Exercise:
Give the data again exactly as written, skipping any pictures.

- - - - -

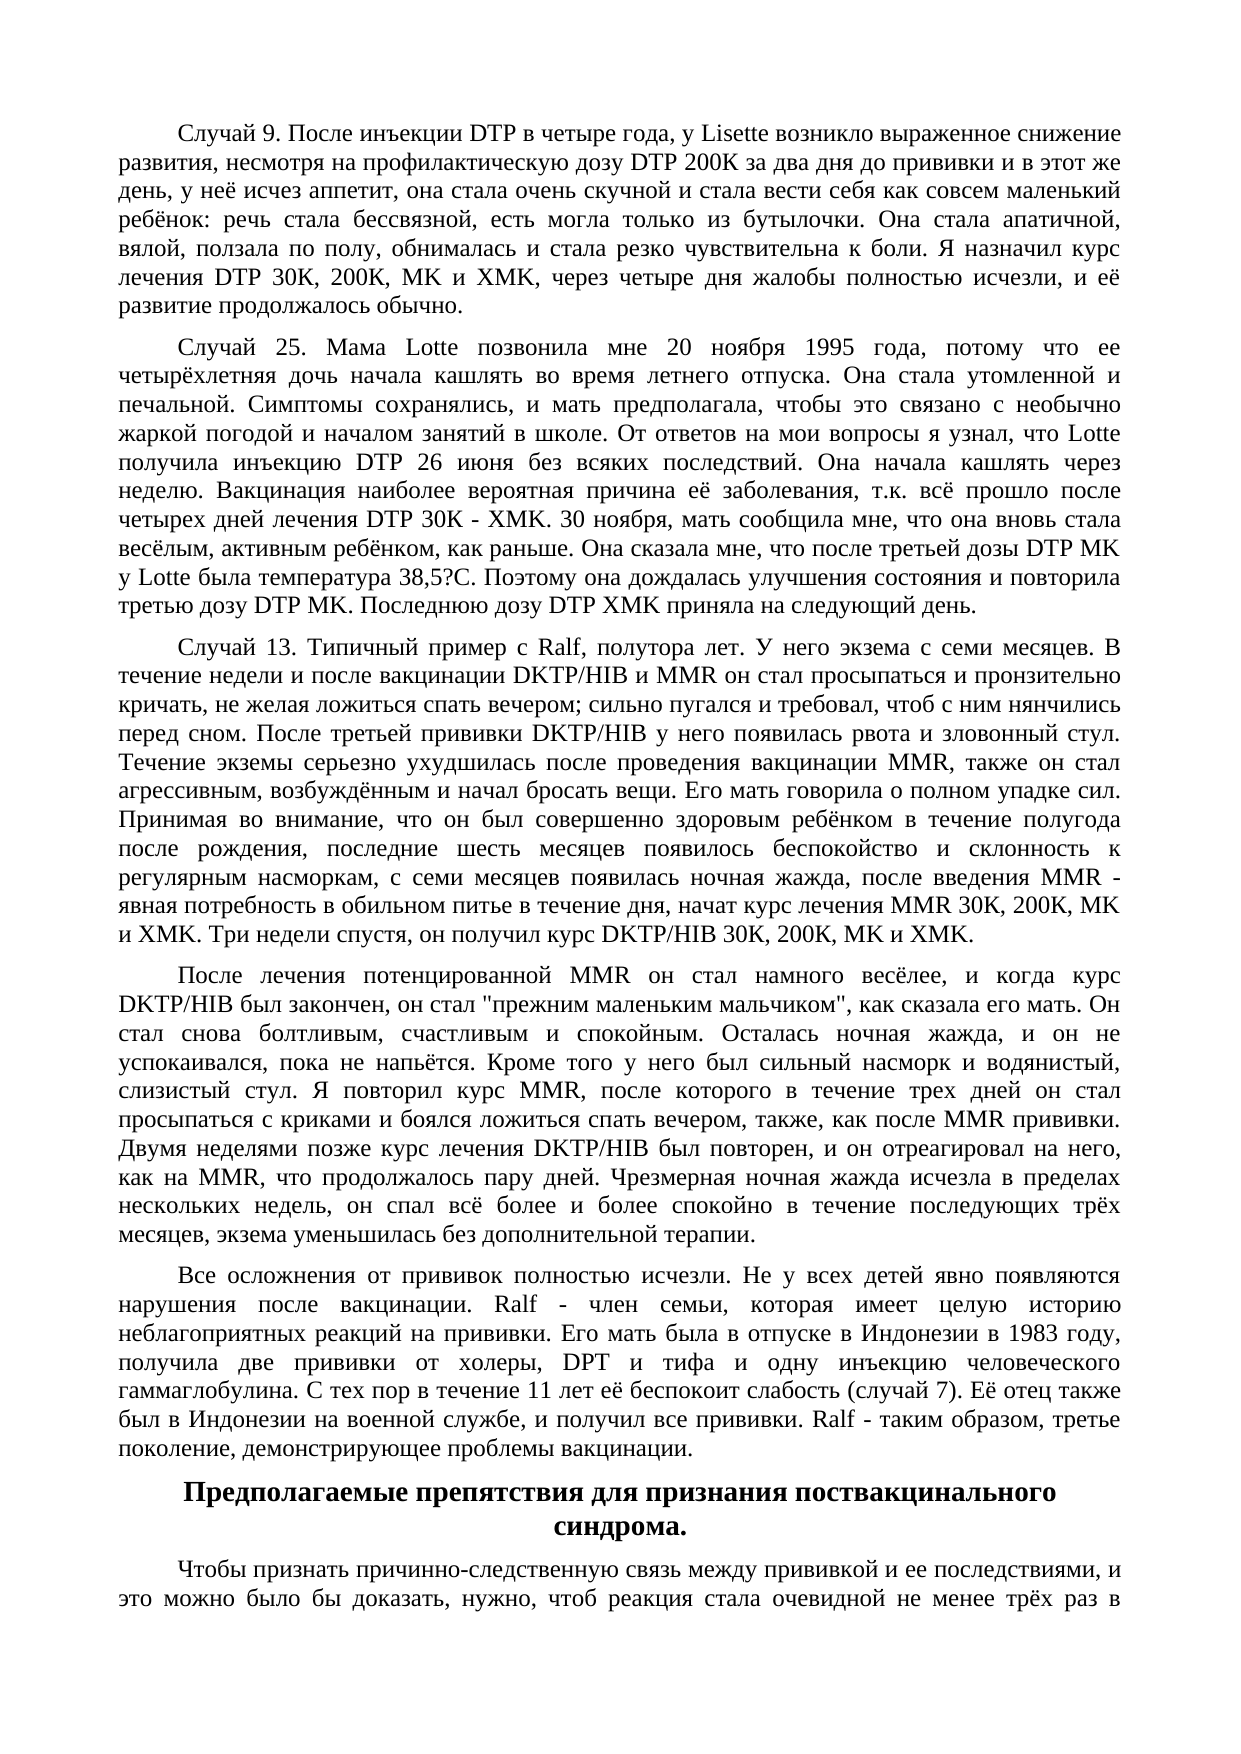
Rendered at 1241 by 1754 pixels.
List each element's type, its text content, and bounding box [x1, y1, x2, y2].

text После лечения потенцированной MMR он стал намного весёлее, и когда курс DKTP/HIB был закончен, он стал "прежним маленьким мальчиком", как сказала его мать. Он стал снова болтливым, счастливым и спокойным. Осталась ночная жажда, и он не успокаивался, пока не напьётся. Кроме того у него был сильный насморк и водянистый, слизистый стул. Я повторил курс MMR, после которого в течение трех дней он стал просыпаться с криками и боялся ложиться спать вечером, также, как после MMR прививки. Двумя неделями позже курс лечения DKTP/HIB был повторен, и он отреагировал на него, как на MMR, что продолжалось пару дней. Чрезмерная ночная жажда исчезла в пределах нескольких недель, он спал всё более и более спокойно в течение последующих трёх месяцев, экзема уменьшилась без дополнительной терапии. [118, 961, 1122, 1248]
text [118, 1554, 1122, 1611]
text Случай 9. После инъекции DTP в четыре года, у Lisette возникло выраженное снижение развития, несмотря на профилактическую дозу DTP 200К за два дня до прививки и в этот же день, у неё исчез аппетит, она стала очень скучной и стала вести себя как совсем маленький ребёнок: речь стала бессвязной, есть могла только из бутылочки. Она стала апатичной, вялой, ползала по полу, обнималась и стала резко чувствительна к боли. Я назначил курс лечения DTP 30К, 200К, MK и XMK, через четыре дня жалобы полностью исчезли, и её развитие продолжалось обычно. [118, 118, 1122, 319]
text Предполагаемые препятствия для признания поствакцинального синдрома. [118, 1474, 1122, 1541]
text Случай 25. Мама Lotte позвонила мне 20 ноября 1995 года, потому что ее четырёхлетняя дочь начала кашлять во время летнего отпуска. Она стала утомленной и печальной. Симптомы сохранялись, и мать предполагала, чтобы это связано с необычно жаркой погодой и началом занятий в школе. От ответов на мои вопросы я узнал, что Lotte получила инъекцию DTP 26 июня без всяких последствий. Она начала кашлять через неделю. Вакцинация наиболее вероятная причина её заболевания, т.к. всё прошло после четырех дней лечения DTP 30К - XMK. 30 ноября, мать сообщила мне, что она вновь стала весёлым, активным ребёнком, как раньше. Она сказала мне, что после третьей дозы DTP MK у Lotte была температура 38,5?C. Поэтому она дождалась улучшения состояния и повторила третью дозу DTP MK. Последнюю дозу DTP XMK приняла на следующий день. [118, 332, 1122, 619]
text Случай 13. Типичный пример с Ralf, полутора лет. У него экзема с семи месяцев. В течение недели и после вакцинации DKTP/HIB и MMR он стал просыпаться и пронзительно кричать, не желая ложиться спать вечером; сильно пугался и требовал, чтоб с ним нянчились перед сном. После третьей прививки DKTP/HIB у него появилась рвота и зловонный стул. Течение экземы серьезно ухудшилась после проведения вакцинации MMR, также он стал агрессивным, возбуждённым и начал бросать вещи. Его мать говорила о полном упадке сил. Принимая во внимание, что он был совершенно здоровым ребёнком в течение полугода после рождения, последние шесть месяцев появилось беспокойство и склонность к регулярным насморкам, с семи месяцев появилась ночная жажда, после введения MMR - явная потребность в обильном питье в течение дня, начат курс лечения MMR 30К, 200К, MK и XMK. Три недели спустя, он получил курс DKTP/HIB 30К, 200К, MK и XMK. [118, 632, 1122, 948]
text Все осложнения от прививок полностью исчезли. Не у всех детей явно появляются нарушения после вакцинации. Ralf - член семьи, которая имеет целую историю неблагоприятных реакций на прививки. Его мать была в отпуске в Индонезии в 1983 году, получила две прививки от холеры, DPT и тифа и одну инъекцию человеческого гаммаглобулина. С тех пор в течение 11 лет её беспокоит слабость (случай 7). Её отец также был в Индонезии на военной службе, и получил все прививки. Ralf - таким образом, третье поколение, демонстрирующее проблемы вакцинации. [118, 1261, 1122, 1462]
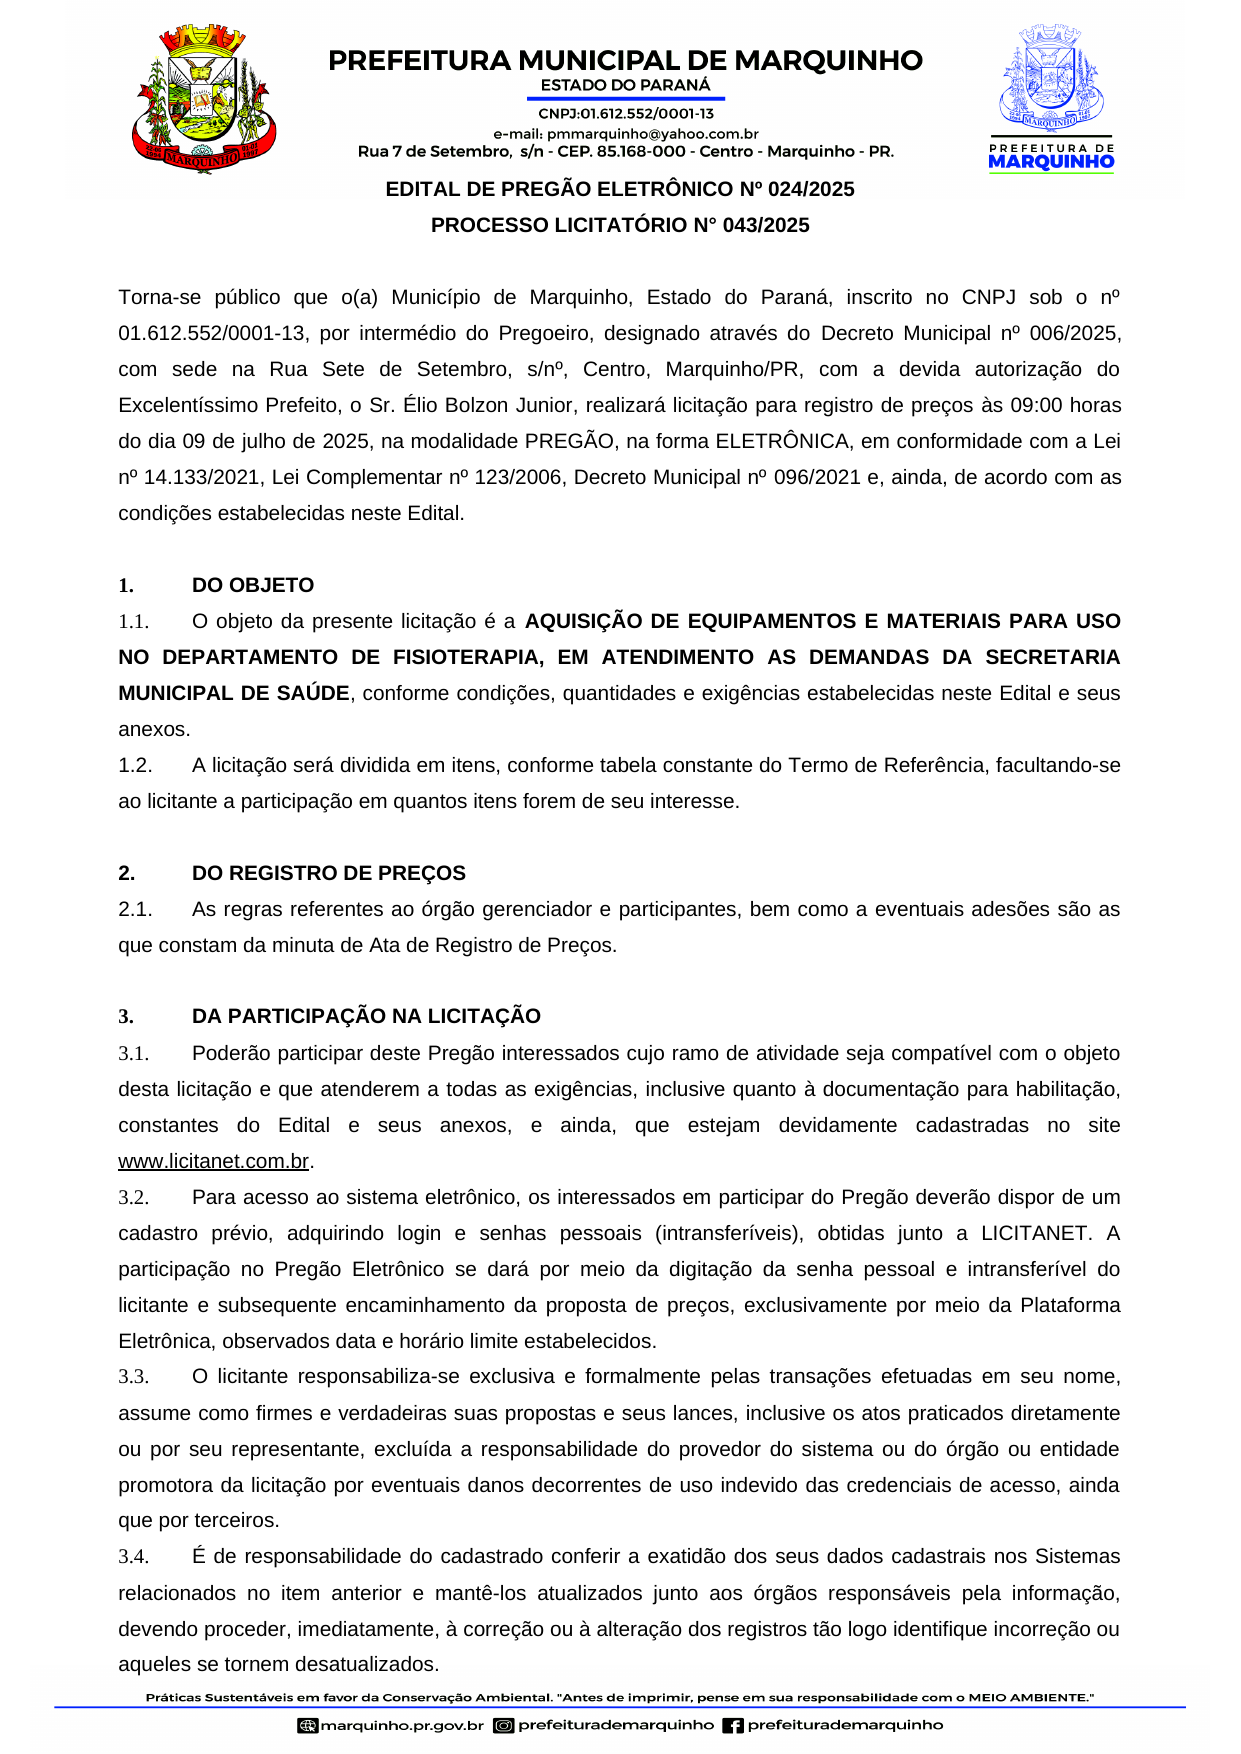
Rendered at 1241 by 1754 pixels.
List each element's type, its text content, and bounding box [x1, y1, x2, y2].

- - - - -

Answer to the problem:
Rendered at 1241 by 1754 pixels.
List each element's type, its text content, and bounding box [x1, y1, x2, y2].

text После лечения потенцированной MMR он стал намного весёлее, и когда курс DKTP/HIB был закончен, он стал "прежним маленьким мальчиком", как сказала его мать. Он стал снова болтливым, счастливым и спокойным. Осталась ночная жажда, и он не успокаивался, пока не напьётся. Кроме того у него был сильный насморк и водянистый, слизистый стул. Я повторил курс MMR, после которого в течение трех дней он стал просыпаться с криками и боялся ложиться спать вечером, также, как после MMR прививки. Двумя неделями позже курс лечения DKTP/HIB был повторен, и он отреагировал на него, как на MMR, что продолжалось пару дней. Чрезмерная ночная жажда исчезла в пределах нескольких недель, он спал всё более и более спокойно в течение последующих трёх месяцев, экзема уменьшилась без дополнительной терапии. [118, 961, 1122, 1248]
text [118, 1554, 1122, 1611]
text Случай 9. После инъекции DTP в четыре года, у Lisette возникло выраженное снижение развития, несмотря на профилактическую дозу DTP 200К за два дня до прививки и в этот же день, у неё исчез аппетит, она стала очень скучной и стала вести себя как совсем маленький ребёнок: речь стала бессвязной, есть могла только из бутылочки. Она стала апатичной, вялой, ползала по полу, обнималась и стала резко чувствительна к боли. Я назначил курс лечения DTP 30К, 200К, MK и XMK, через четыре дня жалобы полностью исчезли, и её развитие продолжалось обычно. [118, 118, 1122, 319]
text Предполагаемые препятствия для признания поствакцинального синдрома. [118, 1474, 1122, 1541]
text Случай 25. Мама Lotte позвонила мне 20 ноября 1995 года, потому что ее четырёхлетняя дочь начала кашлять во время летнего отпуска. Она стала утомленной и печальной. Симптомы сохранялись, и мать предполагала, чтобы это связано с необычно жаркой погодой и началом занятий в школе. От ответов на мои вопросы я узнал, что Lotte получила инъекцию DTP 26 июня без всяких последствий. Она начала кашлять через неделю. Вакцинация наиболее вероятная причина её заболевания, т.к. всё прошло после четырех дней лечения DTP 30К - XMK. 30 ноября, мать сообщила мне, что она вновь стала весёлым, активным ребёнком, как раньше. Она сказала мне, что после третьей дозы DTP MK у Lotte была температура 38,5?C. Поэтому она дождалась улучшения состояния и повторила третью дозу DTP MK. Последнюю дозу DTP XMK приняла на следующий день. [118, 332, 1122, 619]
text Случай 13. Типичный пример с Ralf, полутора лет. У него экзема с семи месяцев. В течение недели и после вакцинации DKTP/HIB и MMR он стал просыпаться и пронзительно кричать, не желая ложиться спать вечером; сильно пугался и требовал, чтоб с ним нянчились перед сном. После третьей прививки DKTP/HIB у него появилась рвота и зловонный стул. Течение экземы серьезно ухудшилась после проведения вакцинации MMR, также он стал агрессивным, возбуждённым и начал бросать вещи. Его мать говорила о полном упадке сил. Принимая во внимание, что он был совершенно здоровым ребёнком в течение полугода после рождения, последние шесть месяцев появилось беспокойство и склонность к регулярным насморкам, с семи месяцев появилась ночная жажда, после введения MMR - явная потребность в обильном питье в течение дня, начат курс лечения MMR 30К, 200К, MK и XMK. Три недели спустя, он получил курс DKTP/HIB 30К, 200К, MK и XMK. [118, 632, 1122, 948]
text Все осложнения от прививок полностью исчезли. Не у всех детей явно появляются нарушения после вакцинации. Ralf - член семьи, которая имеет целую историю неблагоприятных реакций на прививки. Его мать была в отпуске в Индонезии в 1983 году, получила две прививки от холеры, DPT и тифа и одну инъекцию человеческого гаммаглобулина. С тех пор в течение 11 лет её беспокоит слабость (случай 7). Её отец также был в Индонезии на военной службе, и получил все прививки. Ralf - таким образом, третье поколение, демонстрирующее проблемы вакцинации. [118, 1261, 1122, 1462]
Rendered at 1241 by 1754 pixels.
List each element's type, its text content, and bounding box [x1, y1, x2, y2].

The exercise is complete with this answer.